**Task brief:**
All of the data below must be reproduced word for word, but without its images.

##### Exercise materials

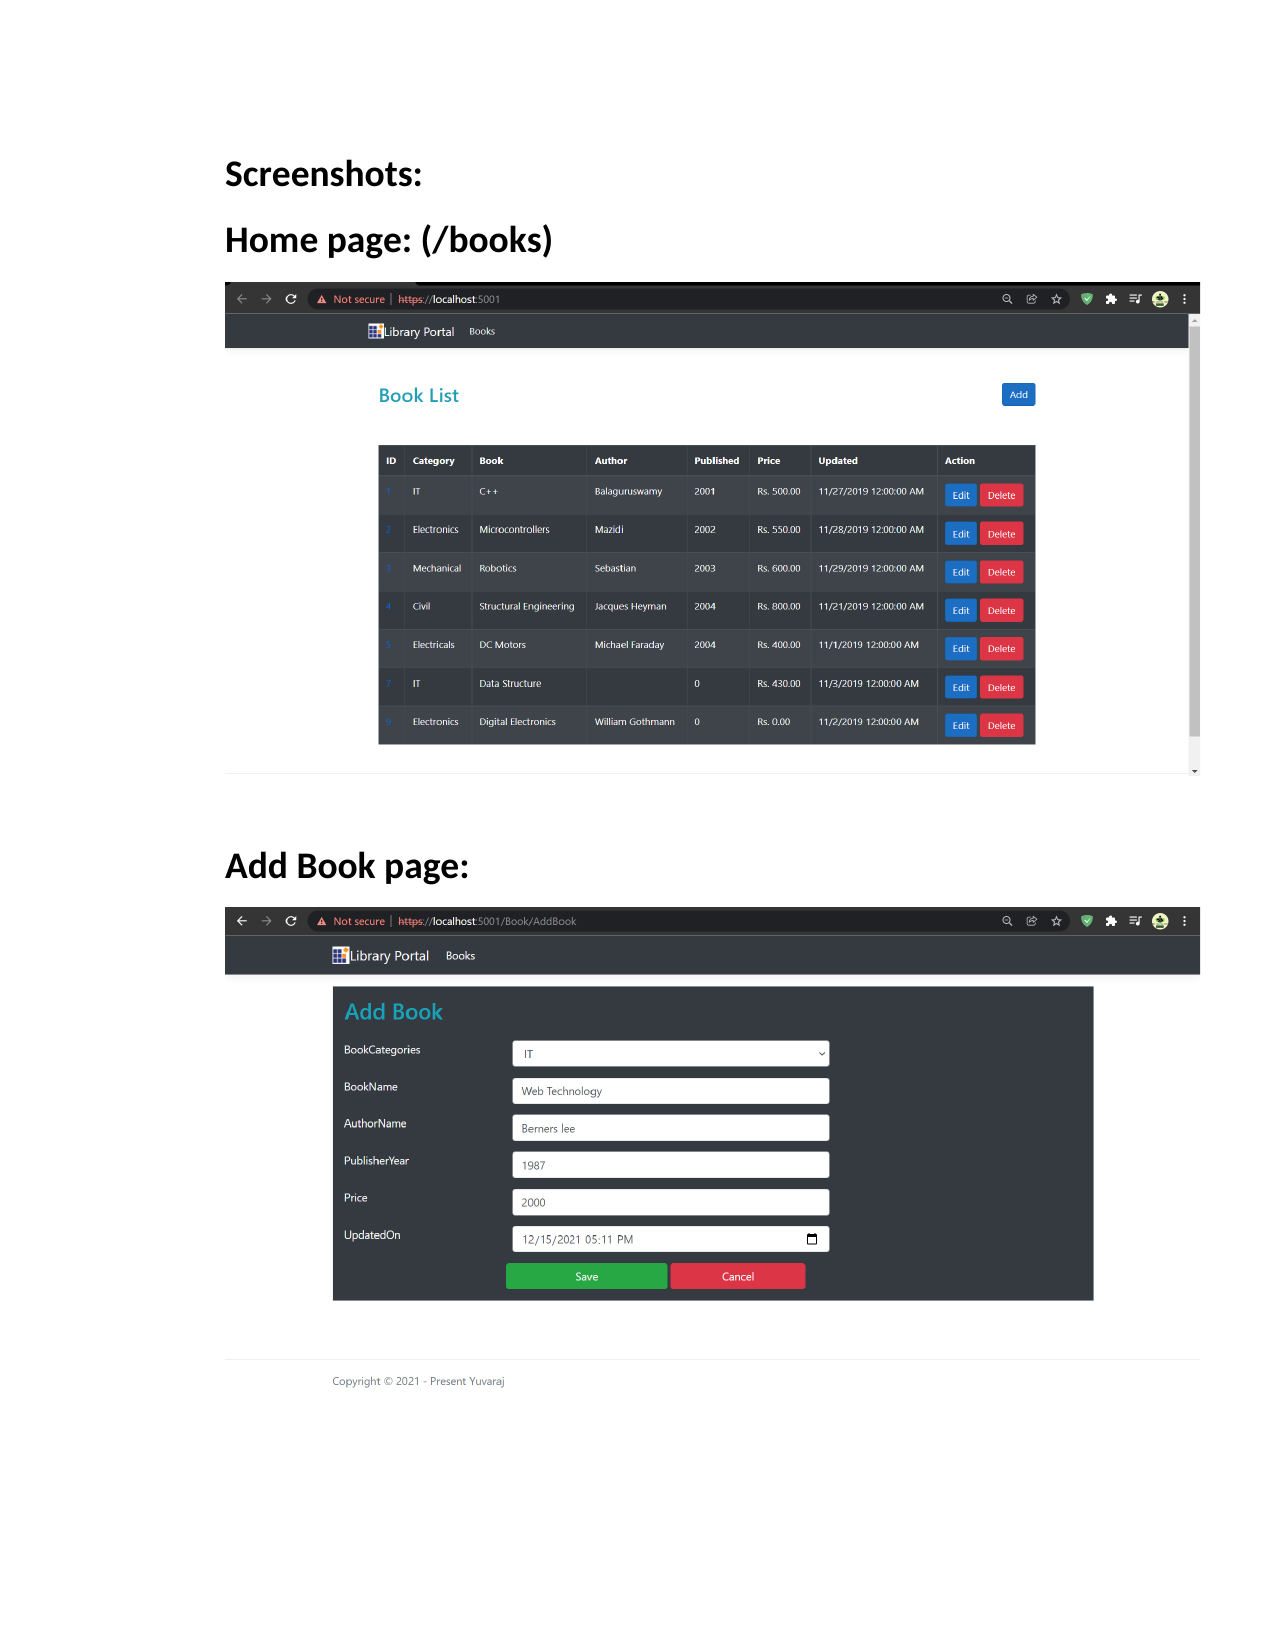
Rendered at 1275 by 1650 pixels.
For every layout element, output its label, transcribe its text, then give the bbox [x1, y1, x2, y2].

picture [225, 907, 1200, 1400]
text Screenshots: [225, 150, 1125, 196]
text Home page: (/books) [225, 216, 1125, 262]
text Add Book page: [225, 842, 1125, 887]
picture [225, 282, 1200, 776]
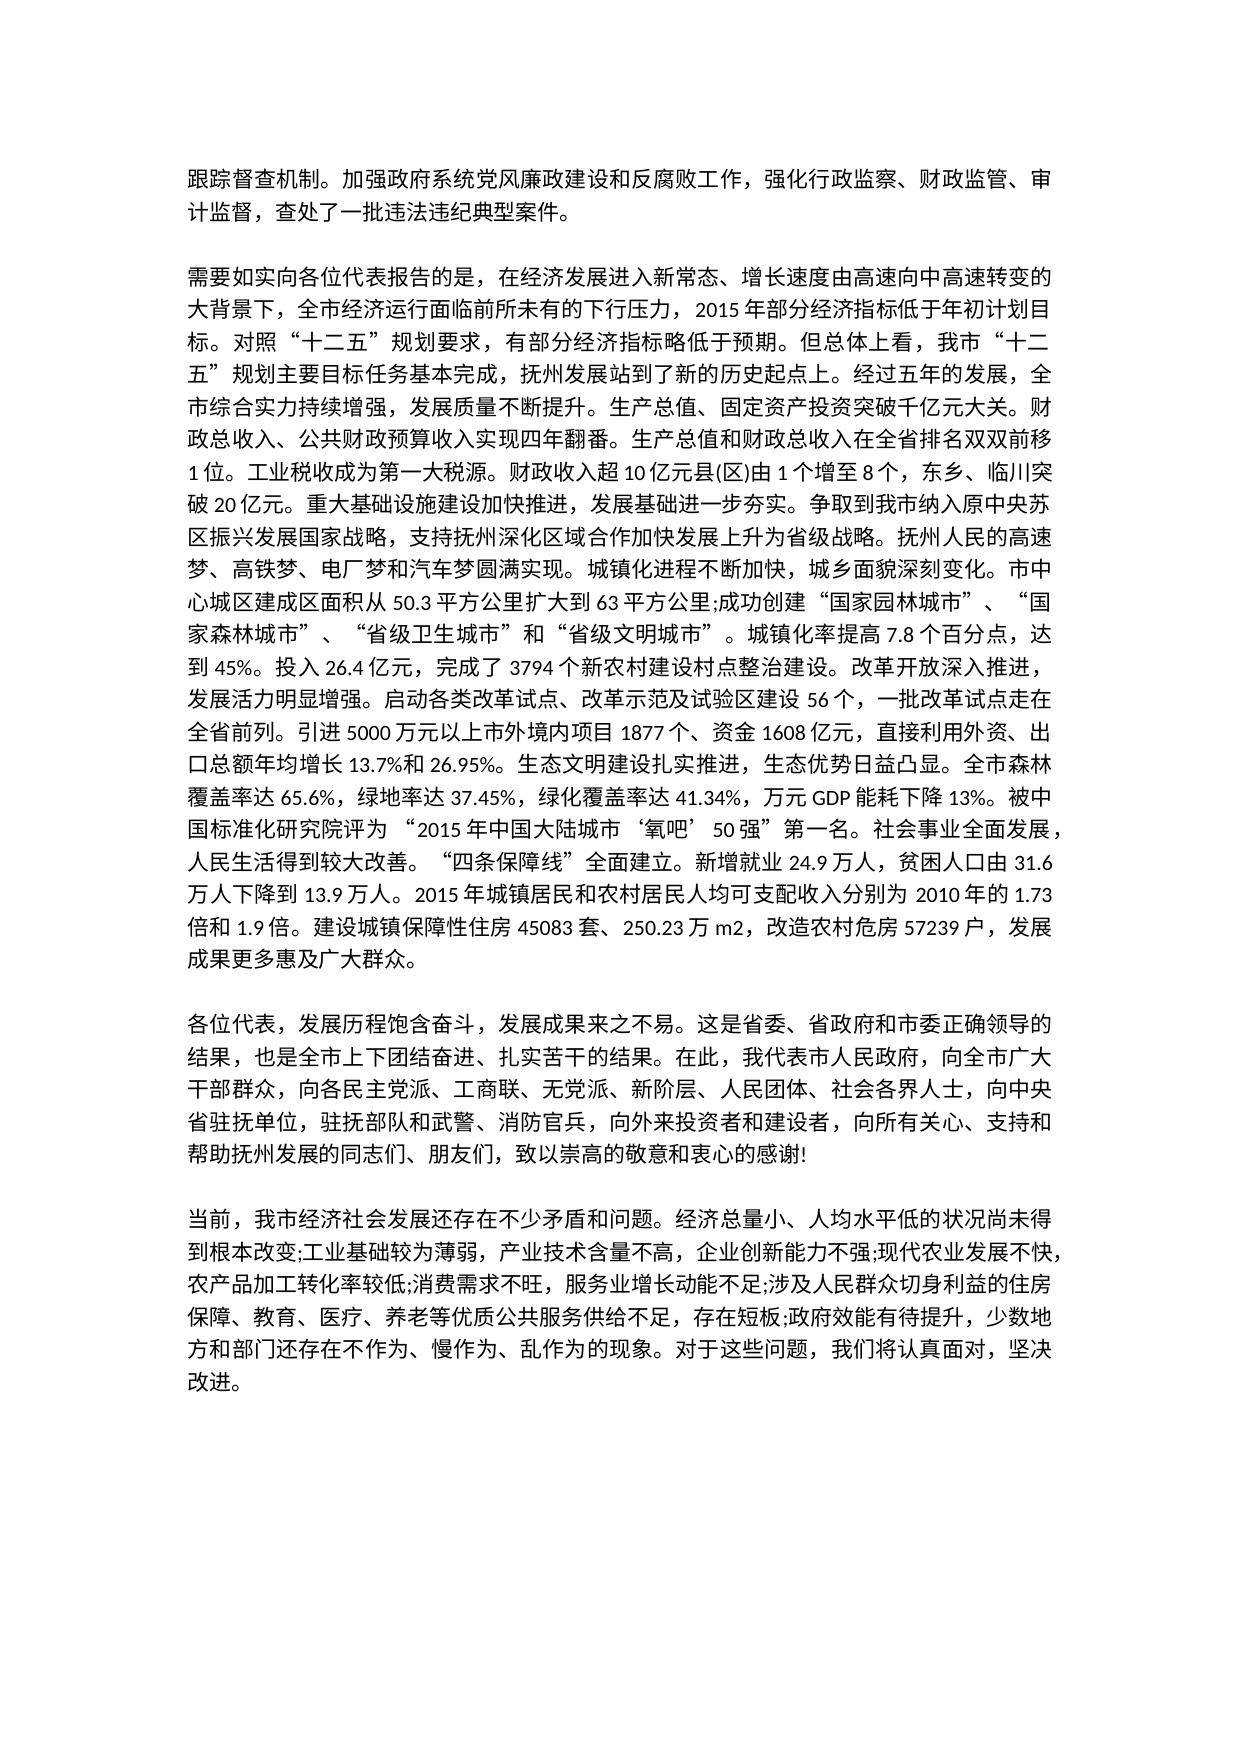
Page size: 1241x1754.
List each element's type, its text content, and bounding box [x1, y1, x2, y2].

##########

**Response to this task:**
Rendered at 1275 by 1650 pixels.
For every layout element, output its label, transcribe its text, then give the bbox [x1, y1, x2, y2].

picture [225, 907, 1200, 1400]
text Screenshots: [225, 150, 1125, 196]
text Home page: (/books) [225, 216, 1125, 262]
text Add Book page: [225, 842, 1125, 887]
picture [225, 282, 1200, 776]
Page size: 1241x1754.
List each element's type, its text content, and bounding box [x1, y1, x2, y2].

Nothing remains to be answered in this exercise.